Rilanciare la partecipazione non è possibile senza coinvolgere quella parte, in crescita esponenziale, del mondo del lavoro dove rapporti fintamente autonomi celano invece un vuoto di diritti. Purtroppo, l’introduzione di nuove tecnologie nella produzione di beni e servizi e nell’organizzazione del lavoro non ha sempre contribuito a migliorare le condizioni di lavoro né a sostenere la produttività. Il sindacato dovrà accettare la sfida della comprensione di questi fenomeni e reinterpretare i suoi meccanismi di funzionamento per poter recepire e fare proprie le istanze che provengono da un popolo di lavoratori ad oggi fuori da qualunque canale di rappresentanza e partecipazione.

Dall’altro lato, anche le organizzazioni datoriali devono accettare una nuova sfida, che è quella della via alta verso la competitività. Per anni, le organizzazioni datoriali si sono concentrate sull’aspetto salariale e sulle rivendicazioni fiscali. Non si può certo pensare che questo sia sufficiente per competere nei settori di frontiera e sui mercati internazionali. La partecipazione può rappresentare anche per le imprese un ingranaggio di nuovo modo di fare impresa, soprattutto nei settori ad alta intensità di conoscenza, dove il capitale umano gioca un ruolo fondamentale. In questo senso, le organizzazioni datoriali possono fare molto, promuovendo i modelli di successo e abbandonando un atteggiamento difensivo che ha contribuito a sclerotizzare il capitalismo italiano.

Quale potrebbe essere il prossimo passo in questa direzione ?

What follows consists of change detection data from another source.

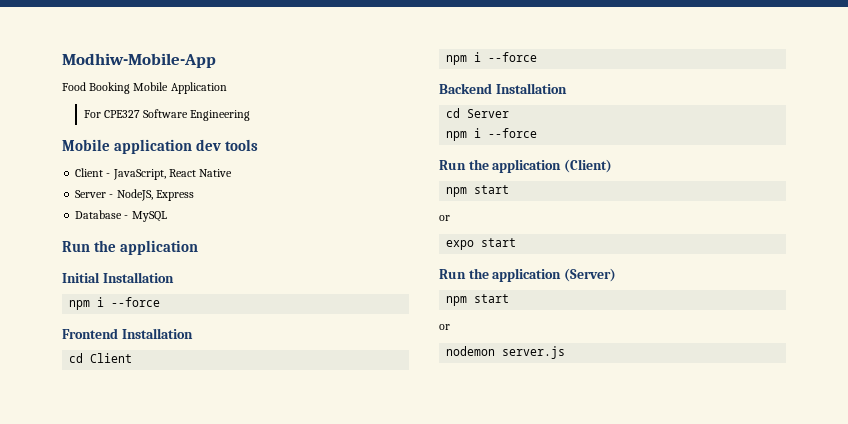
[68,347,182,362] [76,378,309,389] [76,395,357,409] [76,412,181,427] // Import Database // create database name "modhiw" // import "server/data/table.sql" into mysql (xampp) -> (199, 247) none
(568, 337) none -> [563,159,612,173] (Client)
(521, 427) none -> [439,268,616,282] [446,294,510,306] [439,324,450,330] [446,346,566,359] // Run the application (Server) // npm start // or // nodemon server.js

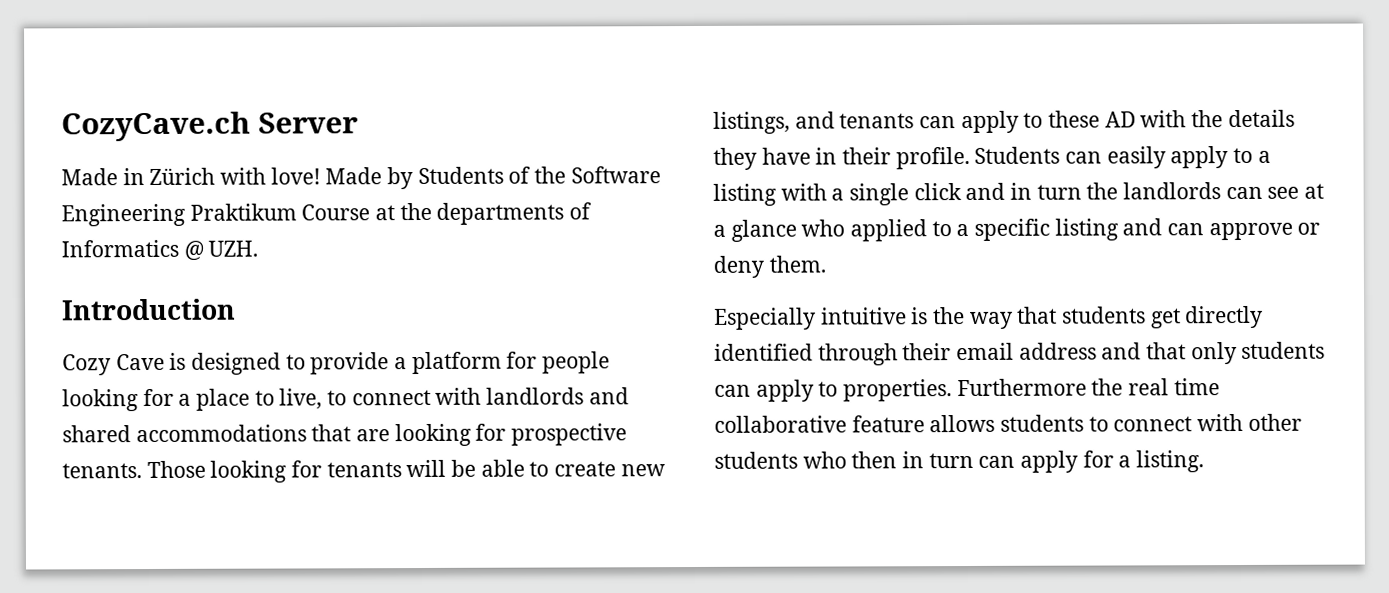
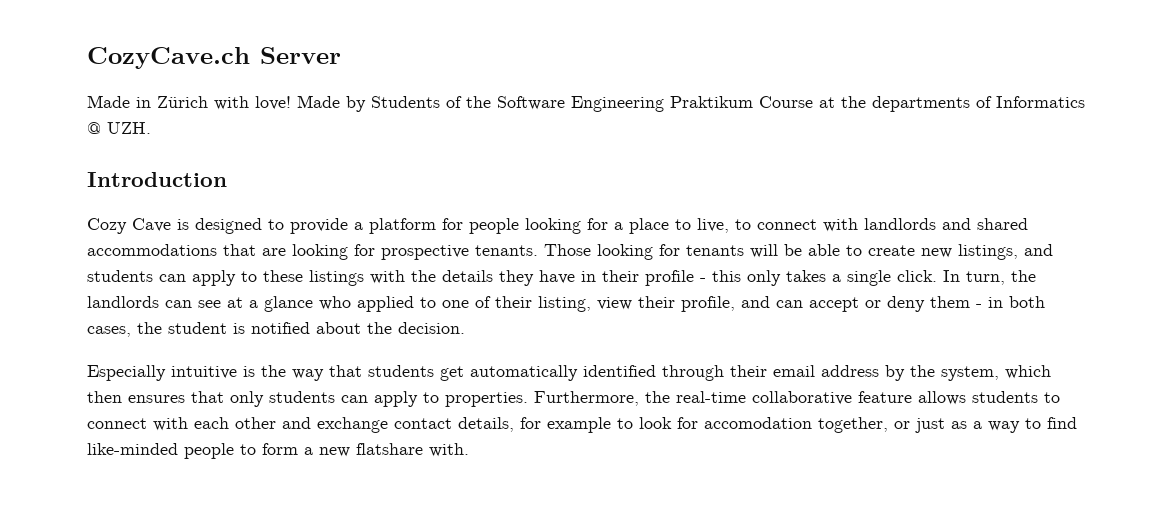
[839,113,915,129] tenants -> [87,270,153,282] students
[1104,111,1136,128] AD -> [309,270,364,286] listings
[895,146,1271,170] [713,182,1082,206] profile. Students can easily apply to a listing with a single click and in turn -> [645,270,1005,286] profile - this only takes a single click. In turn,
[956,218,1119,241] a specific listing -> [442,296,735,312] one of their listing, view their profile,
[1208,222,1293,241] approve -> [809,297,859,312] accept
[768,255,826,273] them. -> [930,296,1045,308] [87,322,465,337] them - in both cases, the student is notified about the decision.
[1185,305,1264,329] directly -> [470,365,578,381] automatically
[1101,342,1142,360] and -> [885,365,1051,381] [87,391,185,403] by the system, which then ensures
[956,378,1220,397] Furthermore the real time -> [534,391,746,406] Furthermore, the real-time
[1247,413,1302,431] [714,450,1205,473] other students who then in turn can apply for a listing. -> [194,417,1077,433] [87,443,469,459] each other and exchange contact details, for example to look for accomodation together, or just as a way to find like-minded people to form a new flatshare with.

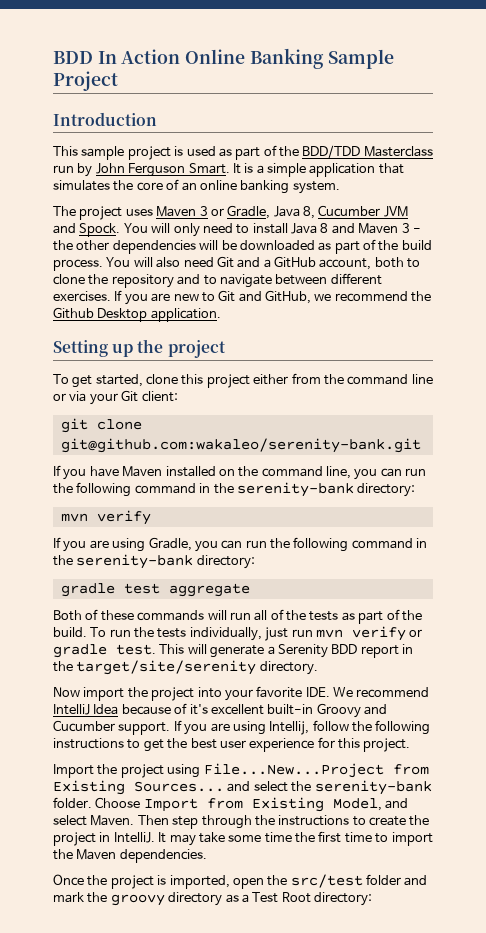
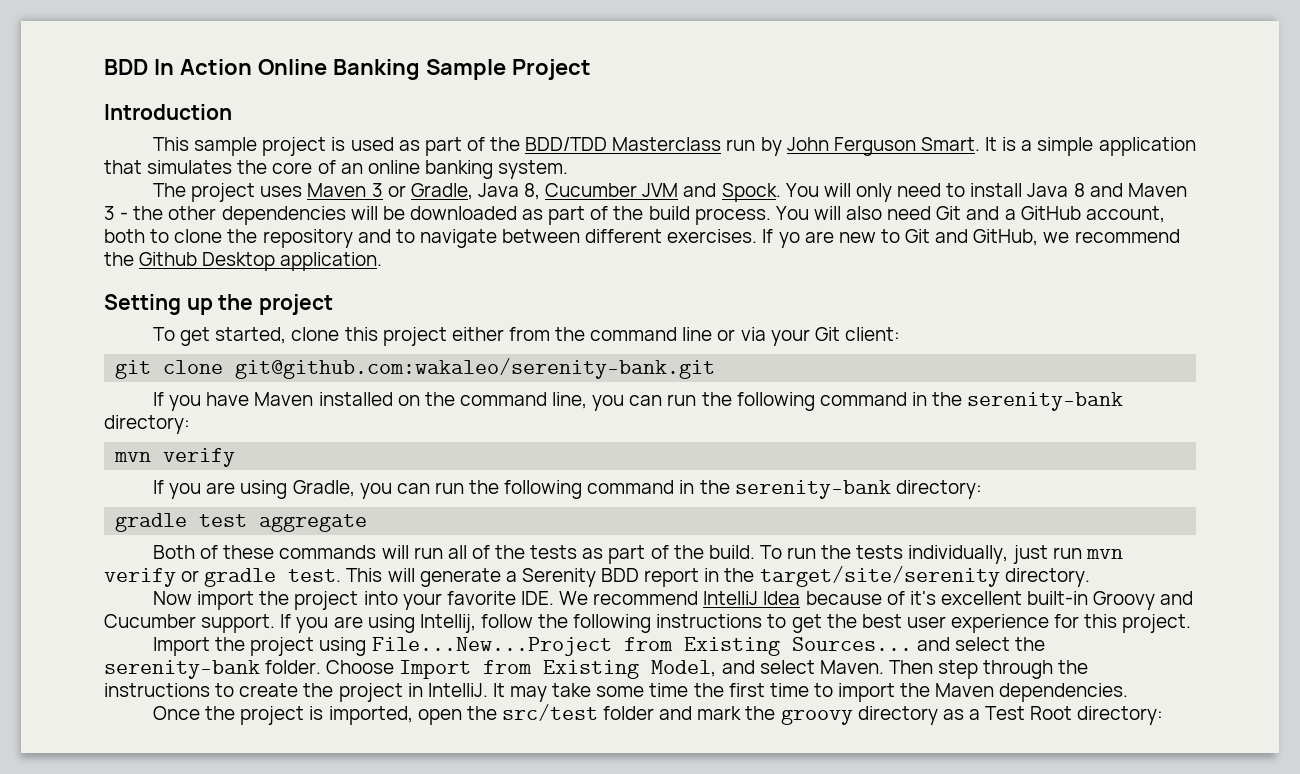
[124,294,148,305] you -> [778,232,800,248] yo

Non si può pensare di chiedere al legislatore di intervenire a gamba tesa su una questione estremamente complessa e multidimensionale come quella della partecipazione, senza che ci sia un consenso ampio su una road map chiara e strutturata. Un passo importante potrebbe dunque essere la promozione di un laboratorio, nella forma ad esempio di un tavolo permanente, che faccia da cabina di regia per una opportuna evoluzione dei quadri legislativi, dove il mondo del lavoro e il mondo delle imprese possano confrontarsi e aiutarsi a vicenda nella comprensione di un fenomeno complesso, come quello della partecipazione, e nella identificazione delle best practices. C’è da dire che, in questo senso, un input importante può essere dato anche dall’accademia. La ricerca scientifica internazionale, sul tema della partecipazione, ha fornito moltissimi contributi, soprattutto empirici, con risultati in larga parte condivisi su quali meccanismi si sono dimostrati di maggiore successo, quali più insoddisfacenti, su come coniugare specificità settoriali e specificità organizzative, e tanto altro ancora. E’ per certi versi stupefacente che questa ricca fonte di informazioni sia generalmente ignorata dagli addetti ai lavori.